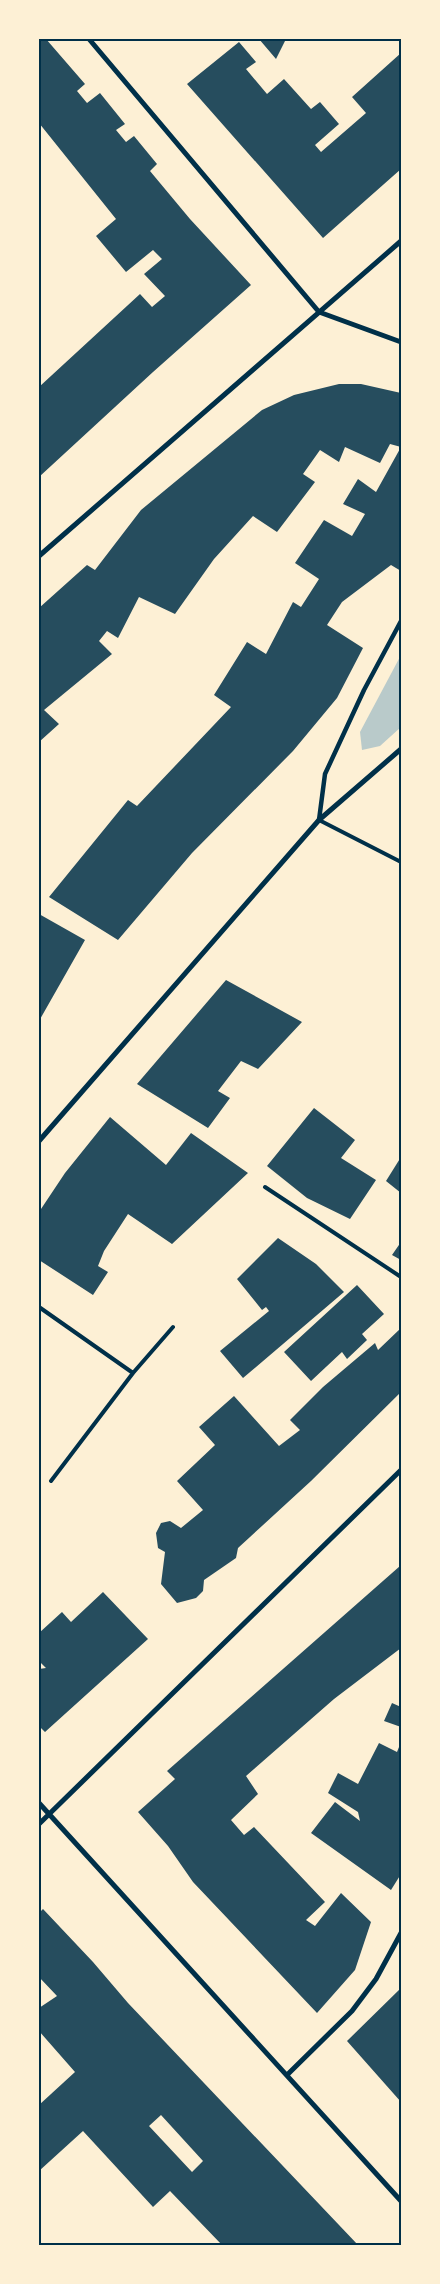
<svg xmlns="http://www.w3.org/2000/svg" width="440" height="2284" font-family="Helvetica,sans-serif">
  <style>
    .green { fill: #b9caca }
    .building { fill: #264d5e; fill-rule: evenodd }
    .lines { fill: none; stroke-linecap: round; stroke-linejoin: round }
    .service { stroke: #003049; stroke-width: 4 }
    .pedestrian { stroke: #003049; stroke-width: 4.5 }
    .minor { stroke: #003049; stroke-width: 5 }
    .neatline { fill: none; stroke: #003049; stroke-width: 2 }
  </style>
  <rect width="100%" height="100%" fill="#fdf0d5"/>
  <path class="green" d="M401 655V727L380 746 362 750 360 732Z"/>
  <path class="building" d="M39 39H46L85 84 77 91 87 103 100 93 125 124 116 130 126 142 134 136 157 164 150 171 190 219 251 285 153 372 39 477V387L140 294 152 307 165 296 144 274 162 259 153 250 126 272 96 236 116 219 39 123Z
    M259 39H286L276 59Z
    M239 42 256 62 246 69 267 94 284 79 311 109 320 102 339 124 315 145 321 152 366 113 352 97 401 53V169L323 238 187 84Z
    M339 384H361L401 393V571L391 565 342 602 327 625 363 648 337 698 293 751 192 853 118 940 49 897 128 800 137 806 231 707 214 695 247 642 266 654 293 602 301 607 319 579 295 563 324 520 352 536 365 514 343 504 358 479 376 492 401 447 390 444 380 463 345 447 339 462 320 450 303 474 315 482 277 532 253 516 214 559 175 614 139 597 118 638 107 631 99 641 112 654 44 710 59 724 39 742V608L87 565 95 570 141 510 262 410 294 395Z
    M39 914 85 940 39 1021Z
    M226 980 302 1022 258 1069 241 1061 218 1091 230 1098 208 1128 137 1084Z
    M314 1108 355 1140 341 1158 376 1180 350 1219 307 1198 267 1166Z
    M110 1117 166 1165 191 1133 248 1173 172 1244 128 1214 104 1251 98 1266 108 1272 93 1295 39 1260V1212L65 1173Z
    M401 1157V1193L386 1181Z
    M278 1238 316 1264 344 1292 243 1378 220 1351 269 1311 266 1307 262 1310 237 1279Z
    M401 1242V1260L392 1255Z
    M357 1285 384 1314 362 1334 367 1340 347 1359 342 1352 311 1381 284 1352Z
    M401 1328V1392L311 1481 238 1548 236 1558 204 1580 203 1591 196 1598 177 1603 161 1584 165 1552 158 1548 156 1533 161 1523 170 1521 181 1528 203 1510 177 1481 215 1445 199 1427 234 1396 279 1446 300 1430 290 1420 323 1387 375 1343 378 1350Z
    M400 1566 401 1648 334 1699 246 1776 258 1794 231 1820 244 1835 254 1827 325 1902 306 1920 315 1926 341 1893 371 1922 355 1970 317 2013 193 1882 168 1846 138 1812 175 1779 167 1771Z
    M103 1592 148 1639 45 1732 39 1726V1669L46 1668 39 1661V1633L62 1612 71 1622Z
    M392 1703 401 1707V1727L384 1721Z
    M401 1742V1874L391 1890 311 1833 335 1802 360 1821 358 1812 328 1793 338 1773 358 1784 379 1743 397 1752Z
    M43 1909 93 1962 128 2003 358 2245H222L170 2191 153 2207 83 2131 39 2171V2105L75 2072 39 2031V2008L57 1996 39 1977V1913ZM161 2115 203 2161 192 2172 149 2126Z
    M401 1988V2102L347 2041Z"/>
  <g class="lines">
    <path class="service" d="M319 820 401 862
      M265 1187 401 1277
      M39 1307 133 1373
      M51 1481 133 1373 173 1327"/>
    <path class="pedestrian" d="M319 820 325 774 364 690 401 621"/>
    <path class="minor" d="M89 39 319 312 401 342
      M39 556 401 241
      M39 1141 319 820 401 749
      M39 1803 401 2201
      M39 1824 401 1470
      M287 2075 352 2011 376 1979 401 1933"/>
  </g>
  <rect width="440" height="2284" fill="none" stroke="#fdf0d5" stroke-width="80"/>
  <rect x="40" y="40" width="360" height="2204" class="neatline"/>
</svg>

◇ ◇ ◇ ◇ ◇ ◇ ◇

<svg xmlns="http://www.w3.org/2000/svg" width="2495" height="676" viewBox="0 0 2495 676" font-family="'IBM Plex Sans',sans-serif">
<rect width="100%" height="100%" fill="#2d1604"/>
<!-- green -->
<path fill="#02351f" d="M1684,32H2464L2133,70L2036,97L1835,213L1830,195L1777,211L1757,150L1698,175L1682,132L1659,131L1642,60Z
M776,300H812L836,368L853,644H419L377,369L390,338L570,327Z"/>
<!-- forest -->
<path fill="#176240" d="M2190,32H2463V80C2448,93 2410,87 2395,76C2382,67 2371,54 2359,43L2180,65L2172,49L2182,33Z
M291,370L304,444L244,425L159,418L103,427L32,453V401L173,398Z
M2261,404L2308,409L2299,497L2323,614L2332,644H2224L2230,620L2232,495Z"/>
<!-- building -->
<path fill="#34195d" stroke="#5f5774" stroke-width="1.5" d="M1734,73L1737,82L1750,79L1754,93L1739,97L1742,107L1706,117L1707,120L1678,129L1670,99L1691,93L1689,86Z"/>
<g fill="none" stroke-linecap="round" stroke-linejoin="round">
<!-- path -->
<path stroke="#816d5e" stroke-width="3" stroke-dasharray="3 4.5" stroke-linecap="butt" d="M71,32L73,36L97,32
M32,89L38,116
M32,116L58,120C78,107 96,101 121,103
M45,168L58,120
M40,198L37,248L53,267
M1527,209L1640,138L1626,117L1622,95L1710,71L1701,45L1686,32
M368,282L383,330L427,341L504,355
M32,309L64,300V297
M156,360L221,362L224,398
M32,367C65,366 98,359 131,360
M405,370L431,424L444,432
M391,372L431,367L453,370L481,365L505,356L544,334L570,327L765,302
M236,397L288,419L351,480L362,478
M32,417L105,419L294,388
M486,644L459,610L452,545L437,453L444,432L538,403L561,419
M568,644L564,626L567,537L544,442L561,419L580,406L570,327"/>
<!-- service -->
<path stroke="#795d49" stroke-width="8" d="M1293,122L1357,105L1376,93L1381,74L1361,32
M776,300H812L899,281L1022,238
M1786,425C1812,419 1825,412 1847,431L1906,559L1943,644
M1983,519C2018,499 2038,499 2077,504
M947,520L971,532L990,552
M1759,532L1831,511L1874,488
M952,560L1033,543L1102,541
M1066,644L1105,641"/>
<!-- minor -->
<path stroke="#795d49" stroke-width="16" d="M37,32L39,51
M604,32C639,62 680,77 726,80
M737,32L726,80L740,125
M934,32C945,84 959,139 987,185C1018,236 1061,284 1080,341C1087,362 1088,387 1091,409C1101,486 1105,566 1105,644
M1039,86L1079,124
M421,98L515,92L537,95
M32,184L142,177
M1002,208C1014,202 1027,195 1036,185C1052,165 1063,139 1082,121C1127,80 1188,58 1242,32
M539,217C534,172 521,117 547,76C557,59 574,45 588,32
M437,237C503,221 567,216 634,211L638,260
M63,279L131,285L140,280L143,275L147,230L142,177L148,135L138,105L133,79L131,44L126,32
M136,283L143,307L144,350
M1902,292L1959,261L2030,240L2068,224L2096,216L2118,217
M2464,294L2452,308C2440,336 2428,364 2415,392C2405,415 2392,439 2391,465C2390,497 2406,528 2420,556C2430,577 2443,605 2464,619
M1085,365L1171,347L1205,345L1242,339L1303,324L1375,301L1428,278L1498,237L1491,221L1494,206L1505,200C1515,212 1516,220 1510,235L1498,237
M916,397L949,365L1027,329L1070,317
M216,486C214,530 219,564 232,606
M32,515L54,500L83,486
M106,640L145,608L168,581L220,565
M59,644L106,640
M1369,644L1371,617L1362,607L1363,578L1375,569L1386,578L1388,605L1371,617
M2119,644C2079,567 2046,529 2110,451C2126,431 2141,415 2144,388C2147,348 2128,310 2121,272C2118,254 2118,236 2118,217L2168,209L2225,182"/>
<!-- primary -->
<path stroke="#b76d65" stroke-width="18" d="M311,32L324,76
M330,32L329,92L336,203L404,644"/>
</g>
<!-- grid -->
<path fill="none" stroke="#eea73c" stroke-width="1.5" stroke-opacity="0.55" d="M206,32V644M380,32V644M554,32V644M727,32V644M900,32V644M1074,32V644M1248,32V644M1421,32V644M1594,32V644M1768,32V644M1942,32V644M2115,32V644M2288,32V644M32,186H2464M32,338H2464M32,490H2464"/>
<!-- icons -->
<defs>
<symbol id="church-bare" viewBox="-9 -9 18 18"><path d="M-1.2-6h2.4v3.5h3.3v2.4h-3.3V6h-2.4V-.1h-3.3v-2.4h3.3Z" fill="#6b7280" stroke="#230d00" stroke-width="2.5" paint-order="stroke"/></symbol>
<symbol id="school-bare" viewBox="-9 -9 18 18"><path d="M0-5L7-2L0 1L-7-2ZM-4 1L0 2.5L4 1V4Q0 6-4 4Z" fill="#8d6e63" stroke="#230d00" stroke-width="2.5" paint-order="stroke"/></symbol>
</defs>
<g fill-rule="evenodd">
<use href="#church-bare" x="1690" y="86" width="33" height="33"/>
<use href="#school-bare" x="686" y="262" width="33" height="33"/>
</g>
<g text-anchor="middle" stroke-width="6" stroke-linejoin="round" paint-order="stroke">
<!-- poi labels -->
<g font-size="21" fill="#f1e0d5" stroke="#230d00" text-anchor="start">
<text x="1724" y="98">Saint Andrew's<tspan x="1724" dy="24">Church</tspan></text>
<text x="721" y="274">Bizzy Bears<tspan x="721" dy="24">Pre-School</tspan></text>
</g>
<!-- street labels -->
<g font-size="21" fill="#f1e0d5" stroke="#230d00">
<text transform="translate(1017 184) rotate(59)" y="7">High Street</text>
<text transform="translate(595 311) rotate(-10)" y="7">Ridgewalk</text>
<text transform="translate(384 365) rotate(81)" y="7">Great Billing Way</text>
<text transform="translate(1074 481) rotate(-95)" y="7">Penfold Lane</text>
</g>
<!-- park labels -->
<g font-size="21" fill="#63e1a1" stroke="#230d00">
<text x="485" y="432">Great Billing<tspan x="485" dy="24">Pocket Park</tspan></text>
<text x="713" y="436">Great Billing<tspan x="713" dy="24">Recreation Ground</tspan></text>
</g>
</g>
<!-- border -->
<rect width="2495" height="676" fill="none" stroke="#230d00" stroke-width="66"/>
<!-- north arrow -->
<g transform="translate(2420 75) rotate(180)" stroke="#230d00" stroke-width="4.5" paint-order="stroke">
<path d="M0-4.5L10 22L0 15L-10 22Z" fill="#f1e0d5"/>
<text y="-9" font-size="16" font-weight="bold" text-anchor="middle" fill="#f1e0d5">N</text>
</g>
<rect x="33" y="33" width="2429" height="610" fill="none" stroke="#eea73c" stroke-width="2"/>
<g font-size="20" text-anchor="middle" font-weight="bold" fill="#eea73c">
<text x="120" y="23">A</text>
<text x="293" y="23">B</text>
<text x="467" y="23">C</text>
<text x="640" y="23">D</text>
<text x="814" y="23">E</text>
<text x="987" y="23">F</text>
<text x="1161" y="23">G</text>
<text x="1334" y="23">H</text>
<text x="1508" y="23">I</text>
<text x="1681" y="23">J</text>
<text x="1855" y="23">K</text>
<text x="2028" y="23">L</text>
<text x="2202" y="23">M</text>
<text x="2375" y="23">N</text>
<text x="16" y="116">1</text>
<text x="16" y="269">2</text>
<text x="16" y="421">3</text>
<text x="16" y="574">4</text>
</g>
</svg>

◇ ◇ ◇ ◇ ◇ ◇ ◇

* [What you are asked to do] Copy out every line of the data where the word "lines" occurs.

* [Written solution]
    .lines { fill: none; stroke-linecap: round; stroke-linejoin: round }
  <g class="lines">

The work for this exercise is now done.